Task brief
Select every line in the items below that contains the string "skArc", and copy each one as it appears.

Items from a data source:
* Start *

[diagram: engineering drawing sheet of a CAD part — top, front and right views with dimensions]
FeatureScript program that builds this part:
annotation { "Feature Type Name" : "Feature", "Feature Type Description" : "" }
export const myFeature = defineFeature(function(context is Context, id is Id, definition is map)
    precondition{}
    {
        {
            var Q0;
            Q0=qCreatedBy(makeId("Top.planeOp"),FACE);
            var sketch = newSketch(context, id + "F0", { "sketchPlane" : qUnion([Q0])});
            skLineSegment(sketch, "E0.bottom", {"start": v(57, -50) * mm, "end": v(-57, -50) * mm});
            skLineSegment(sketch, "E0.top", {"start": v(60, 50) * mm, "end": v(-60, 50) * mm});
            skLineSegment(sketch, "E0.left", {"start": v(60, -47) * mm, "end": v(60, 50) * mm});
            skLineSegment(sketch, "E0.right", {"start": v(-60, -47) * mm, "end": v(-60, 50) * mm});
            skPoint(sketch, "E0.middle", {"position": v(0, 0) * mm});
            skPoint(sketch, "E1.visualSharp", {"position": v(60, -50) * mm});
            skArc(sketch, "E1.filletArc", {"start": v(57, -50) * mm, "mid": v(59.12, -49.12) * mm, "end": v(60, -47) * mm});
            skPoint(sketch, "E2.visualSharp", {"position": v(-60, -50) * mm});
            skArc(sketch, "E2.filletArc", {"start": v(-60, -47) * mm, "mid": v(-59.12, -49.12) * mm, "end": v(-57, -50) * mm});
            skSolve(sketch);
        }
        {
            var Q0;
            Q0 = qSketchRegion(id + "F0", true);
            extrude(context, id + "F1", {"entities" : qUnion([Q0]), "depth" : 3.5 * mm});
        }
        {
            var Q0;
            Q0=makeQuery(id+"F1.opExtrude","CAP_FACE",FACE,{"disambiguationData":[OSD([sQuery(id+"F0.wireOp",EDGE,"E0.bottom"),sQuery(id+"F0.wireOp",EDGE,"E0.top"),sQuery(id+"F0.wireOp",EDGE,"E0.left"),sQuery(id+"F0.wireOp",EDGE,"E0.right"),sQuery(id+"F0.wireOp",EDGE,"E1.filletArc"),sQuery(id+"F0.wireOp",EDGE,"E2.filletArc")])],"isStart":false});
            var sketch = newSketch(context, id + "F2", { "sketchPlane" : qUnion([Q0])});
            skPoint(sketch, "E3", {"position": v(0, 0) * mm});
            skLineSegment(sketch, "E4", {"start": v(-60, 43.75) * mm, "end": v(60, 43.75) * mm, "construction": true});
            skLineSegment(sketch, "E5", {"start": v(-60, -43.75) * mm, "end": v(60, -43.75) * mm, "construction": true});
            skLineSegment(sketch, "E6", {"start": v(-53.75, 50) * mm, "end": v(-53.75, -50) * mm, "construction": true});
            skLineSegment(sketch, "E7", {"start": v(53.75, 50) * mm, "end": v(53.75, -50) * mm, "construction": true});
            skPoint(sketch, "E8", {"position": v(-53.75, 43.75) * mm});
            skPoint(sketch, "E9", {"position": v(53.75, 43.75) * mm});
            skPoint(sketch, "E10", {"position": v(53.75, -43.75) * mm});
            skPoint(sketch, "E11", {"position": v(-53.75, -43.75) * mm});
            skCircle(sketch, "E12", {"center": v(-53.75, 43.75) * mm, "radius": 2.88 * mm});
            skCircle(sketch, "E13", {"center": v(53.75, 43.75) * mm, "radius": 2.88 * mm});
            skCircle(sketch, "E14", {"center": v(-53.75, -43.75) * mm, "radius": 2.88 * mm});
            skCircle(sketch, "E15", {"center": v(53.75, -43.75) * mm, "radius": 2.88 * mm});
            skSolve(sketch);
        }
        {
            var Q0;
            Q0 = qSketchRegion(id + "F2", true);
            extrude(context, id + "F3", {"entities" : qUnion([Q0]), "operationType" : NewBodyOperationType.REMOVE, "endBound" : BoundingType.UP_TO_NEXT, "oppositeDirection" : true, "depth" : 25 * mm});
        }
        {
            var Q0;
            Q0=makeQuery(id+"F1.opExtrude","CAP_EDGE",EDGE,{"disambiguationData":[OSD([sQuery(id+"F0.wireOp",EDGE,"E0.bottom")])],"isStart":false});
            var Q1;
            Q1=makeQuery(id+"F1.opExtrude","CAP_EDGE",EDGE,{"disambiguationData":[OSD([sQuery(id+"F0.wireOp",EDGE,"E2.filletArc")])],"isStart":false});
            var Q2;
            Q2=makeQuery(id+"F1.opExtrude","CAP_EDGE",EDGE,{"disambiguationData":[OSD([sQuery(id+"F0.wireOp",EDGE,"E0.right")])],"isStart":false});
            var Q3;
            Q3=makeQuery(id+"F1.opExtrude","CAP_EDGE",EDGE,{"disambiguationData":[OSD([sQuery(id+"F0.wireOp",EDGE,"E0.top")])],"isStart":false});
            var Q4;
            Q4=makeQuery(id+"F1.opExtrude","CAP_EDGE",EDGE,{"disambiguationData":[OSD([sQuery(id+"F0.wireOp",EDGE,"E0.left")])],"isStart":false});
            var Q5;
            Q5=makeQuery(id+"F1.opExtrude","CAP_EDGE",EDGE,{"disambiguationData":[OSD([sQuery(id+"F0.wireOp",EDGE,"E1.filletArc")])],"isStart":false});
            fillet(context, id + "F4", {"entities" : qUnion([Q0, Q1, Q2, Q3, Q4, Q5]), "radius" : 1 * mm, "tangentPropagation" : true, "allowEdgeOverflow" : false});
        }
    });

* End *

Solution
            skArc(sketch, "E1.filletArc", {"start": v(57, -50) * mm, "mid": v(59.12, -49.12) * mm, "end": v(60, -47) * mm});
            skArc(sketch, "E2.filletArc", {"start": v(-60, -47) * mm, "mid": v(-59.12, -49.12) * mm, "end": v(-57, -50) * mm});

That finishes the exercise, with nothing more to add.